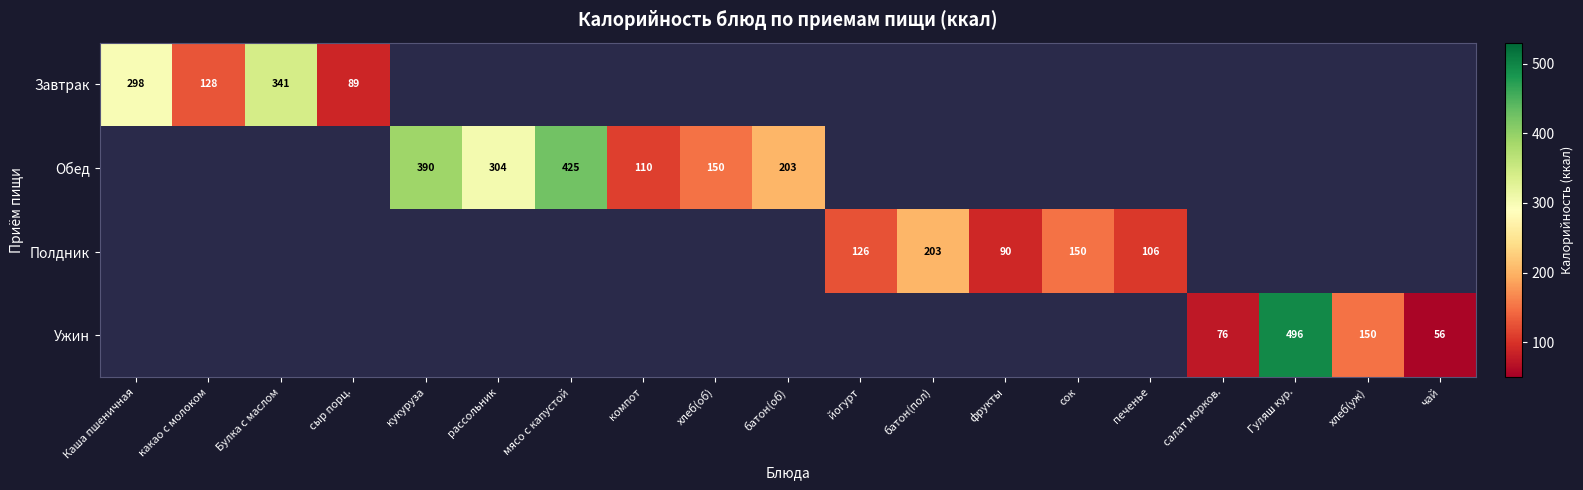

The value of Обед at кукуруза is 653. True or false?

False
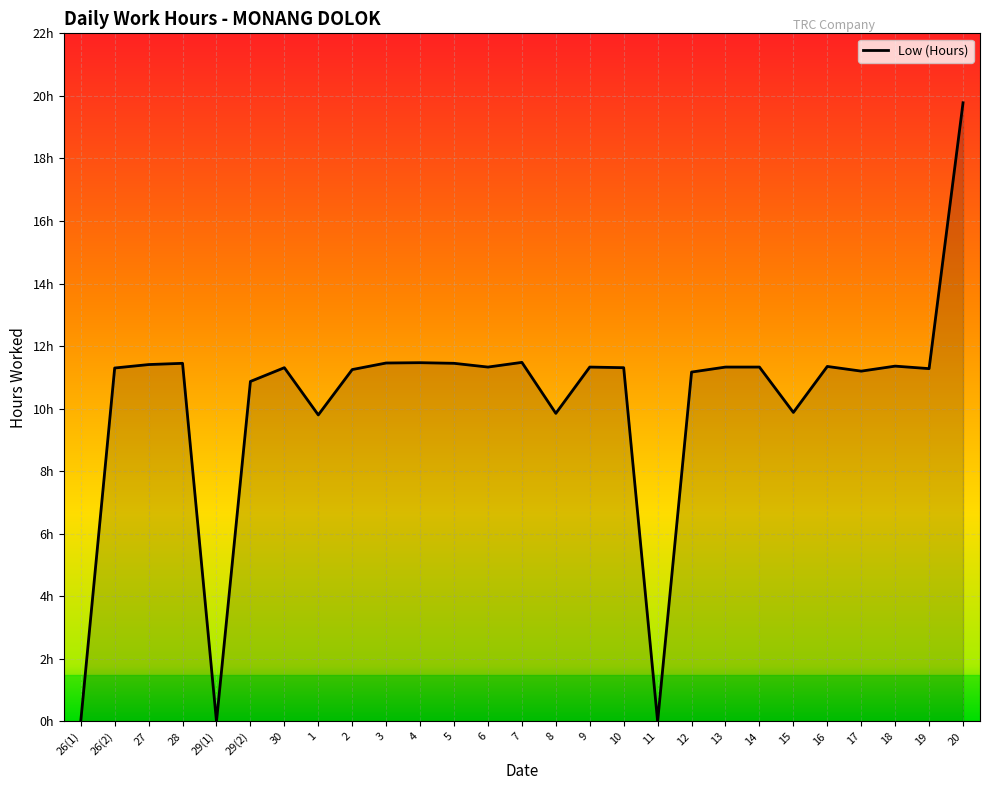

At which category does the data reach its first local valley?

29(1)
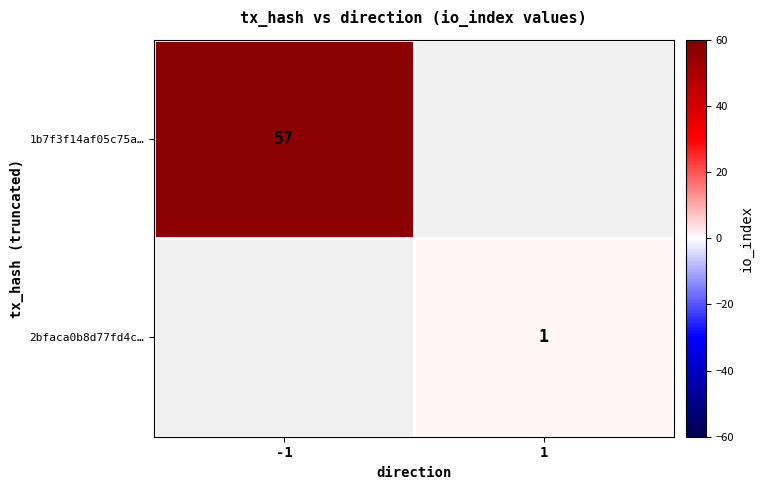

True or false: 1b7f3f14af05c75a… has a value of 13 at -1.

False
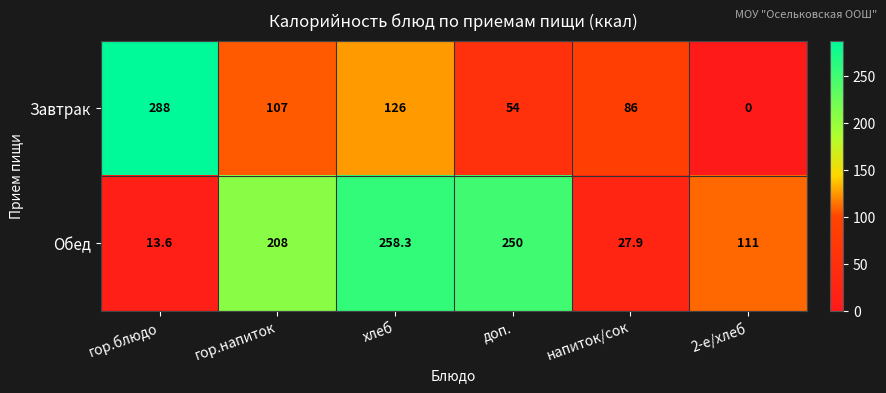

Which series has the largest range (max minus min)?

Завтрак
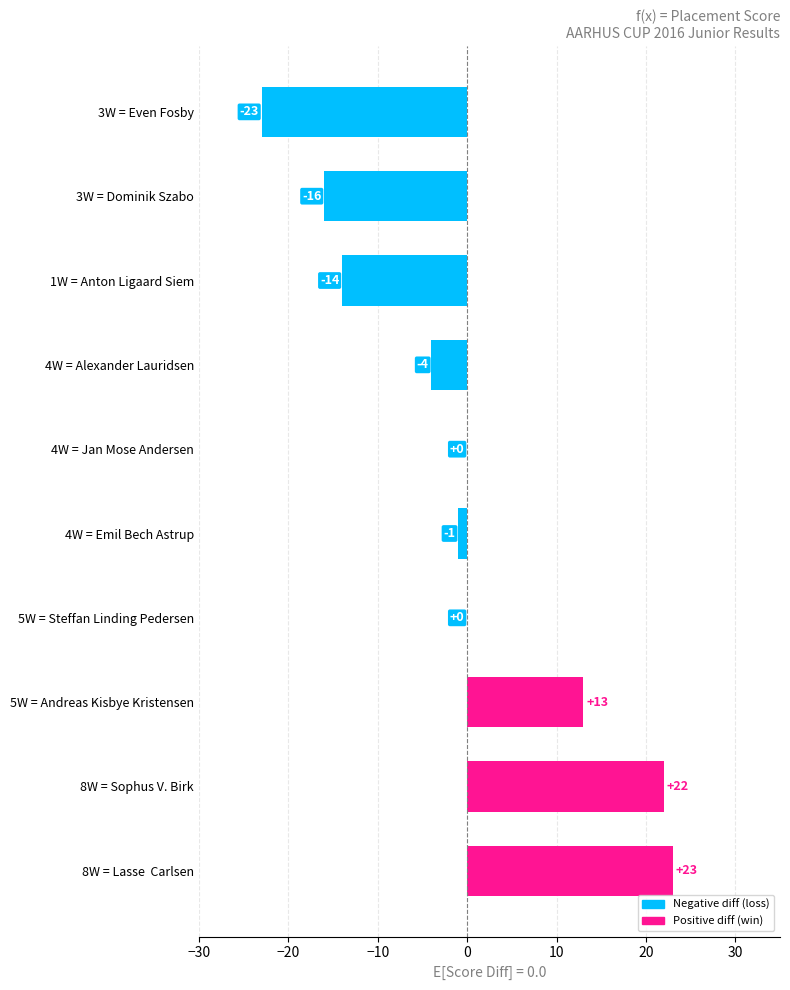

What is the change in value from 5W = Andreas Kisbye Kristensen to 4W = Emil Bech Astrup?

-14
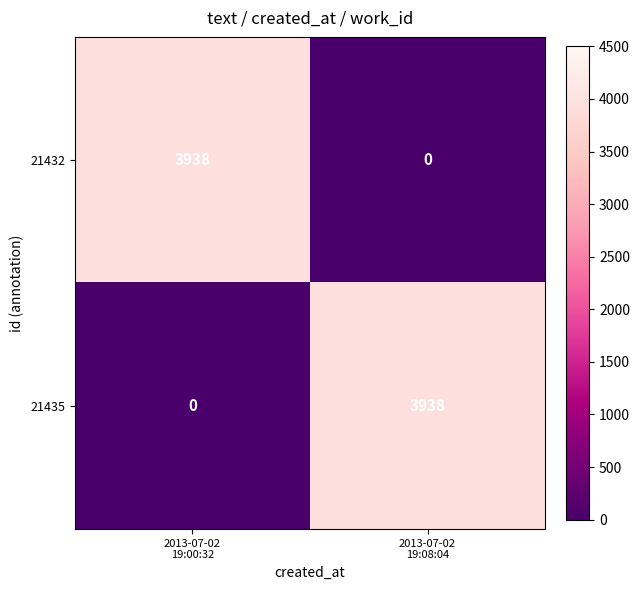

What is the sum of all 21435 values?

3938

# Directions
Pull out every one of the lines above word for word, omitting the pictures.

# Answer space
The value of Обед at кукуруза is 653. True or false?

False

At which category does the data reach its first local valley?

29(1)

True or false: 1b7f3f14af05c75a… has a value of 13 at -1.

False

Which series has the largest range (max minus min)?

Завтрак

What is the change in value from 5W = Andreas Kisbye Kristensen to 4W = Emil Bech Astrup?

-14

What is the sum of all 21435 values?

3938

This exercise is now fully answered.